===== Provided entries
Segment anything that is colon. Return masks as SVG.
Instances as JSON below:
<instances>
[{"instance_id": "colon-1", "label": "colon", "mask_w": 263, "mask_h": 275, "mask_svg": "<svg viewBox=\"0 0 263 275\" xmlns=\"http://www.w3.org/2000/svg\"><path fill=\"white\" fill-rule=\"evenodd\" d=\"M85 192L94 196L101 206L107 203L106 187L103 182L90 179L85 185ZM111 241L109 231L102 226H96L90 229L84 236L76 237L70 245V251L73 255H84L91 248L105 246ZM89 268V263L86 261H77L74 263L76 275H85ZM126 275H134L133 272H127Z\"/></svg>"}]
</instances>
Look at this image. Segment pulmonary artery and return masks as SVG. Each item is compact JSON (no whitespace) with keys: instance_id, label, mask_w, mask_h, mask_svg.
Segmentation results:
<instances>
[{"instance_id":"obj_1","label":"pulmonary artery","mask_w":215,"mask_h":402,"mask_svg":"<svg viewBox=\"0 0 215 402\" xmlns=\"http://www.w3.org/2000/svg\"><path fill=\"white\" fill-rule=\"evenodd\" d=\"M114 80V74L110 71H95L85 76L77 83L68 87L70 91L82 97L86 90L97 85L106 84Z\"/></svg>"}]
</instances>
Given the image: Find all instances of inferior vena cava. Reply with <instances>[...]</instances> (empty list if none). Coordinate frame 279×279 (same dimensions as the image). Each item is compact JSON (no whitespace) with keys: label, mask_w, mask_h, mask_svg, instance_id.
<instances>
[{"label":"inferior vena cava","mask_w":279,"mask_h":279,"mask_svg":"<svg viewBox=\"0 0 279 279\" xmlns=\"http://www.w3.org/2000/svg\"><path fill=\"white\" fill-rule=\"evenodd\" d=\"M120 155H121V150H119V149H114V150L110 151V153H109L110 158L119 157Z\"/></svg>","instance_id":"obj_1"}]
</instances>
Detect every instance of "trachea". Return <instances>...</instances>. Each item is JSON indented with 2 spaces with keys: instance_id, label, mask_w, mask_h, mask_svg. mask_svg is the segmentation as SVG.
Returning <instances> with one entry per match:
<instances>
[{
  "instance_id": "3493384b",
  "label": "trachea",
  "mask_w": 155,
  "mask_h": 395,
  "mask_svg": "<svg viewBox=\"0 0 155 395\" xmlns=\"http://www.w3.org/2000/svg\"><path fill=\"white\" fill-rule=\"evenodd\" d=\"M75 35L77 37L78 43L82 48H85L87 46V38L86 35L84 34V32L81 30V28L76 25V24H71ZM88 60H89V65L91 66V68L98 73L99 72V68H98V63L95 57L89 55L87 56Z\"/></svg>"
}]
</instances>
==========
Problem requirements:
List each line above that contains the word "whitespace", matching case exactly.

Solution to the exercise:
Look at this image. Segment pulmonary artery and return masks as SVG. Each item is compact JSON (no whitespace) with keys: instance_id, label, mask_w, mask_h, mask_svg.
Given the image: Find all instances of inferior vena cava. Reply with <instances>[...]</instances> (empty list if none). Coordinate frame 279×279 (same dimensions as the image). Each item is compact JSON (no whitespace) with keys: label, mask_w, mask_h, mask_svg, instance_id.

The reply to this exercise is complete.